Alongside Nelo and Kate, we are introduced to three other teens who once lived in the neighborhood but have since moved to what are seen as "safer" areas. Their perspectives offer us a chance to view the whole picture of what is occurring in Ginger East, despite seeing the story directly only through Nelo's eyes.

Onomé's engaging first-person prose allows us inside the protagonist's head, and allows her character as well as the situation in the community to really resonate. Several times I found myself getting angry at the injustice happening in the neighborhood. I also felt fit to burst at the romantic tension laced so seamlessly throughout the book that accompanies Nelo falling for a childhood friend. Despite the novel being relatively lengthy for a young adult contemporary, Onomé's magnetic style made me eager to find out what was going to happen next. Her writing is fresh and authentic, enabling even adult readers to feel like they are seeing the world from a teen's perspective, text-message typos and all.

Despite her fun and at times comedic approach, the author does not shy away from hard-hitting topics. At the forefront of the story is the focus on gentrification, population displacement and the economy, alongside racism and policing in North America. In the current political climate that we find ourselves in, books like these are more vital than ever for engaging young people in subjects that matter.
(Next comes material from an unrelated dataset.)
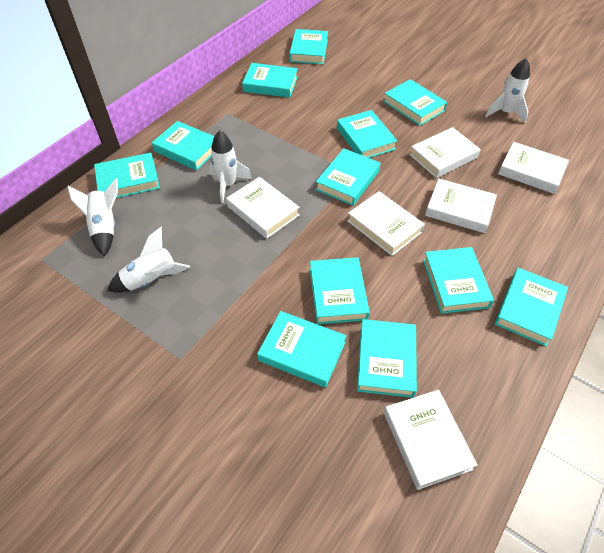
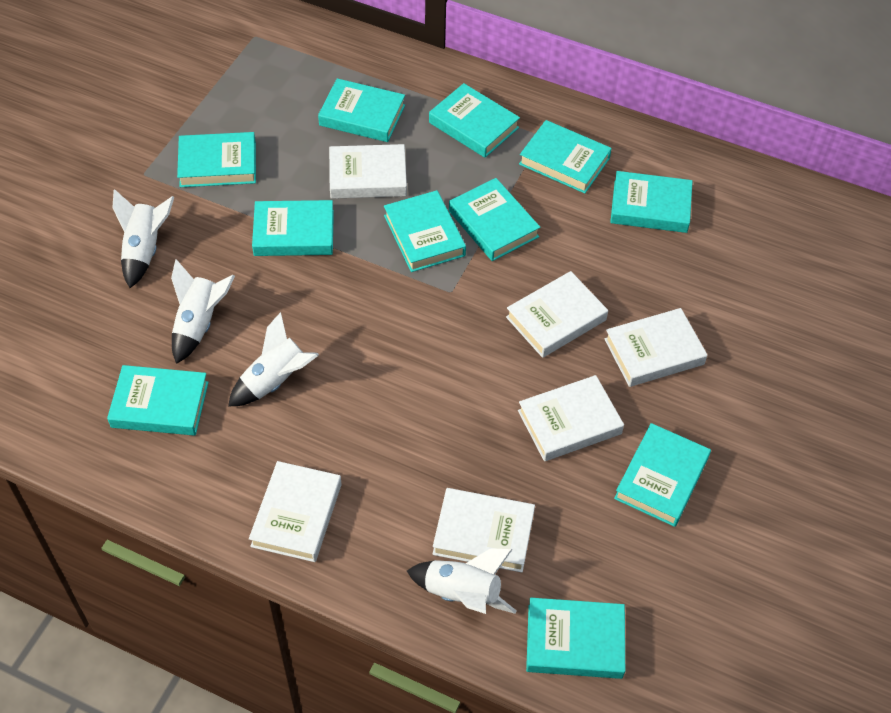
turquoise book: [94,153,160,198] [152,121,214,170] [242,63,298,98] [257,311,346,388] [289,29,328,64] [310,257,370,324] [316,148,380,206] [337,110,397,158] [357,319,417,398] [383,79,447,126] [423,247,494,314] [495,268,568,346] = 12 -> [107,365,209,436] [177,132,256,187] [252,200,334,256] [318,78,405,142] [384,190,466,272] [429,83,520,158] [449,178,540,261] [519,120,612,193] [526,598,625,679] [610,171,693,233] [614,423,711,527] = 11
However, at its heart, Onomé's novel is about change – not just the change in Nelo's neighborhood, but the change in her friendships, in her body, in her private life and, perhaps most importantly, in how she connects with her community.

Like Home is truly the perfect read for those who love the powerful narratives of Angie Thomas and Ibi Zoboi's passionate writing style — it is a dynamic novel, tinged with childhood nostalgia, that will play on in your mind long after the final page and leave you aching for more from Louisa Onomé's skillful pen.